India is considering maintaining strategic reserves of natural gas and imported coal to address future supply shocks, a senior power ministry official said on Thursday, as the energy hungry nation battles a crippling coal shortage.
A surge in power demand combined with a fall in imports due to high global coal prices have led to supply disruptions and power cuts lasting up to 14 hours a day despite record supplies from state-run Coal India, the world’s biggest coal miner.
Alok Kumar, India’s power secretary, said countries increasingly meet their own needs first when there is a supply crunch, citing the example of Russia curtailing supplies to European nations because they wanted more gas locally.
“So let us start thinking and discussing about keeping a strategic reserve of gas and imported coal, so that economies are able to tide over these supply shocks for about a month or so,” Kumar said at the South Asia Power Summit organised by the Confederation of Indian Industry.

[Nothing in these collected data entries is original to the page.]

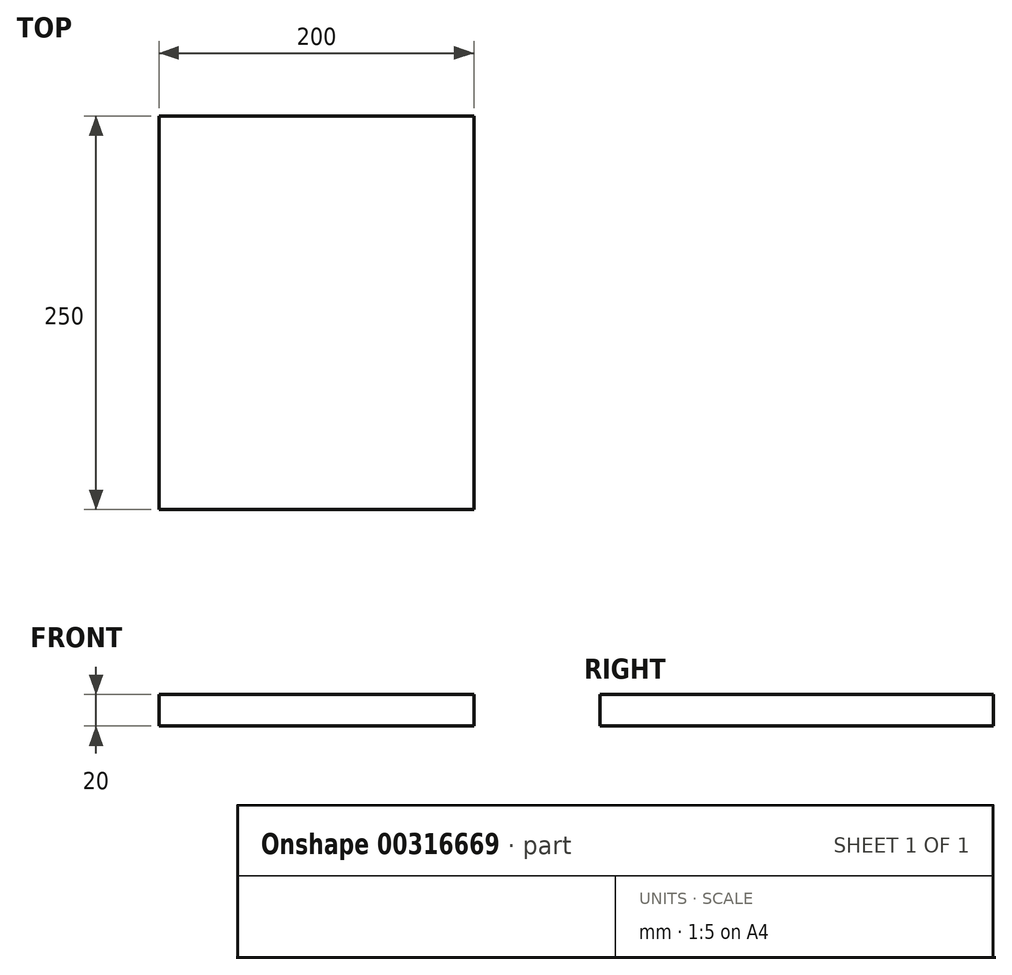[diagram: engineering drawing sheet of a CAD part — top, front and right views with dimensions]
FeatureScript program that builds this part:
annotation { "Feature Type Name" : "Feature", "Feature Type Description" : "" }
export const myFeature = defineFeature(function(context is Context, id is Id, definition is map)
    precondition{}
    {
        {
            var Q0;
            Q0=qCreatedBy(makeId("Top.planeOp"),FACE);
            var sketch = newSketch(context, id + "F0", { "sketchPlane" : qUnion([Q0])});
            skLineSegment(sketch, "E0.bottom", {"start": v(0, 0) * mm, "end": v(200, 0) * mm});
            skLineSegment(sketch, "E0.top", {"start": v(0, 250) * mm, "end": v(200, 250) * mm});
            skLineSegment(sketch, "E0.left", {"start": v(0, 0) * mm, "end": v(0, 250) * mm});
            skLineSegment(sketch, "E0.right", {"start": v(200, 0) * mm, "end": v(200, 250) * mm});
            skSolve(sketch);
        }
        {
            var Q0;
            Q0 = qSketchRegion(id + "F0", true);
            extrude(context, id + "F1", {"entities" : qUnion([Q0]), "depth" : 20 * mm});
        }
    });
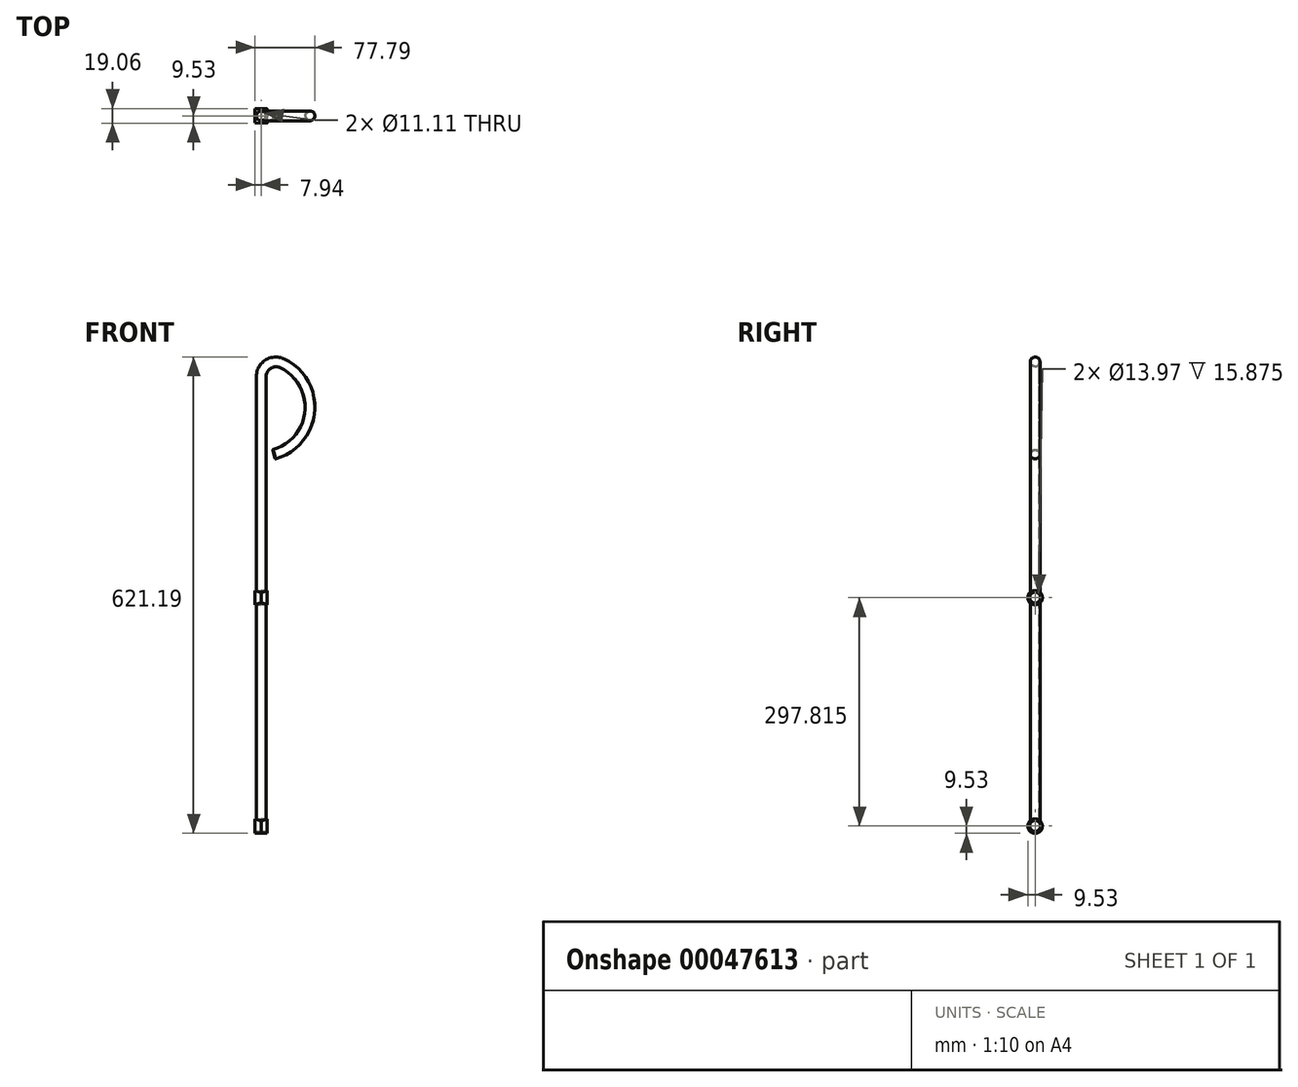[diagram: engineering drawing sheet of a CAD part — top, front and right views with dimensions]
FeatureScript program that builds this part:
annotation { "Feature Type Name" : "Feature", "Feature Type Description" : "" }
export const myFeature = defineFeature(function(context is Context, id is Id, definition is map)
    precondition{}
    {
        {
            var Q0;
            Q0=qCreatedBy(makeId("Front.planeOp"),FACE);
            var sketch = newSketch(context, id + "F0", { "sketchPlane" : qUnion([Q0])});
            skLineSegment(sketch, "E0", {"start": v(0, 0) * mm, "end": v(0, 586.26) * mm});
            skArc(sketch, "E1", {"start": v(16.44, 484.76) * mm, "mid": v(63.24, 540.36) * mm, "end": v(27.21, 603.47) * mm});
            skLineSegment(sketch, "E2", {"start": v(0, 546.1) * mm, "end": v(30.83, 431.05) * mm, "construction": true});
            skPoint(sketch, "E3.visualSharp", {"position": v(0, 609.6) * mm});
            skArc(sketch, "E3.filletArc", {"start": v(27.21, 603.47) * mm, "mid": v(8.87, 602.36) * mm, "end": v(0, 586.26) * mm});
            skSolve(sketch);
        }
        {
            var Q0;
            Q0=qCreatedBy(makeId("Top.planeOp"),FACE);
            var sketch = newSketch(context, id + "F1", { "sketchPlane" : qUnion([Q0])});
            skCircle(sketch, "E4", {"center": v(0, 0) * mm, "radius": 6.35 * mm});
            skCircle(sketch, "E5", {"center": v(0, 0) * mm, "radius": 5.56 * mm});
            skSolve(sketch);
        }
        {
            var Q0;
            Q0=qSketchRegion(id+"F1",true);
            var Q1;
            Q1=qConstructionFilter(qBodyType(qCreatedBy(id+"F0",EDGE),BodyType.WIRE),ConstructionObject.NO);
            sweep(context, id + "F2", {"profiles" : qUnion([Q0]), "path" : qUnion([Q1])});
        }
        {
            var Q0;
            Q0=makeQuery(id+"F2.opSweep","CAP_EDGE",EDGE,{"disambiguationData":[OSD([sQuery(id+"F0.wireOp",VERTEX,"E1.start"),sQuery(id+"F1.wireOp",EDGE,"E4")])],"isStart":false});
            chamfer(context, id + "F3", {"entities" : qUnion([Q0]), "width" : 0.8 * mm, "tangentPropagation" : true});
        }
        {
            var Q0;
            Q0=qCreatedBy(makeId("Right.planeOp"),FACE);
            var sketch = newSketch(context, id + "F4", { "sketchPlane" : qUnion([Q0])});
            skCircle(sketch, "E6", {"center": v(0, 0) * mm, "radius": 9.53 * mm});
            skSolve(sketch);
        }
        {
            var Q0;
            Q0=qSketchRegion(id+"F4",true);
            extrude(context, id + "F5", {"entities" : qUnion([Q0]), "operationType" : NewBodyOperationType.ADD, "depth" : 15.88 * mm, "hasDraft" : true, "draftAngle" : 3 * degree, "draftPullDirection" : true, "symmetric" : true});
        }
        {
            var Q0;
            Q0=makeQuery(id+"F5.opExtrude","CAP_FACE",FACE,{"disambiguationData":[OSD([sQuery(id+"F4.wireOp",EDGE,"E6")])],"isStart":false});
            var sketch = newSketch(context, id + "F6", { "sketchPlane" : qUnion([Q0])});
            skCircle(sketch, "E7", {"center": v(0, 0) * mm, "radius": 6.99 * mm});
            skSolve(sketch);
        }
        {
            var Q0;
            Q0=qSketchRegion(id+"F6",true);
            var Q1;
            Q1=makeQuery(id+"F5.opExtrude","CAP_FACE",FACE,{"disambiguationData":[OSD([sQuery(id+"F4.wireOp",EDGE,"E6")])],"isStart":true});
            extrude(context, id + "F7", {"entities" : qUnion([Q0]), "operationType" : NewBodyOperationType.REMOVE, "endBound" : BoundingType.UP_TO_SURFACE, "oppositeDirection" : true, "endBoundEntityFace" : qUnion([Q1]), "depth" : 25.4 * mm});
        }
        {
            var Q0;
            Q0=qCreatedBy(makeId("Right.planeOp"),FACE);
            var sketch = newSketch(context, id + "F8", { "sketchPlane" : qUnion([Q0])});
            skCircle(sketch, "E8", {"center": v(0, 297.81) * mm, "radius": 9.53 * mm});
            skSolve(sketch);
        }
        {
            var Q0;
            Q0=qSketchRegion(id+"F8",true);
            extrude(context, id + "F9", {"entities" : qUnion([Q0]), "operationType" : NewBodyOperationType.ADD, "depth" : 15.88 * mm, "hasDraft" : true, "draftAngle" : 3 * degree, "draftPullDirection" : true, "symmetric" : true});
        }
        {
            var Q0;
            Q0=makeQuery(id+"F9.opExtrude","CAP_FACE",FACE,{"disambiguationData":[OSD([sQuery(id+"F8.wireOp",EDGE,"E8")])],"isStart":false});
            var sketch = newSketch(context, id + "F10", { "sketchPlane" : qUnion([Q0])});
            skCircle(sketch, "E9", {"center": v(0, 297.81) * mm, "radius": 6.99 * mm});
            skSolve(sketch);
        }
        {
            var Q0;
            Q0=qSketchRegion(id+"F10",true);
            var Q1;
            Q1=makeQuery(id+"F9.opExtrude","CAP_FACE",FACE,{"disambiguationData":[OSD([sQuery(id+"F8.wireOp",EDGE,"E8")])],"isStart":true});
            extrude(context, id + "F11", {"entities" : qUnion([Q0]), "operationType" : NewBodyOperationType.REMOVE, "endBound" : BoundingType.UP_TO_SURFACE, "oppositeDirection" : true, "endBoundEntityFace" : qUnion([Q1]), "depth" : 25.4 * mm});
        }
    });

Most of India’s 135 coal-fired power plants have fuel stocks of less than three days. Coal accounts for over 70% of India’s electricity generation.
India, the world’s second largest coal importer with the world’s fourth largest reserves, must also compete for supplies with China, which too is under pressure to ramp up imports amid a severe power crunch.
“High prices will make energy security very challenging if we don’t have a well thought out strategy,” Kumar said.
It was not immediately clear if potential strategic reserves would primarily be for power plants or would also address coal demand from consumers such as steel plants and aluminium smelters.
India on an average imported nearly 21 million tonnes of thermal coal every month before the coronavirus pandemic, out of which the power sector directly accounted for about 6 million tonnes.
The country mainly imports coal from Indonesia, Australia and South Africa. India’s Adani Enterprises-owned Carmichael mine in Australia has said it is on track to export its first coal in 2021.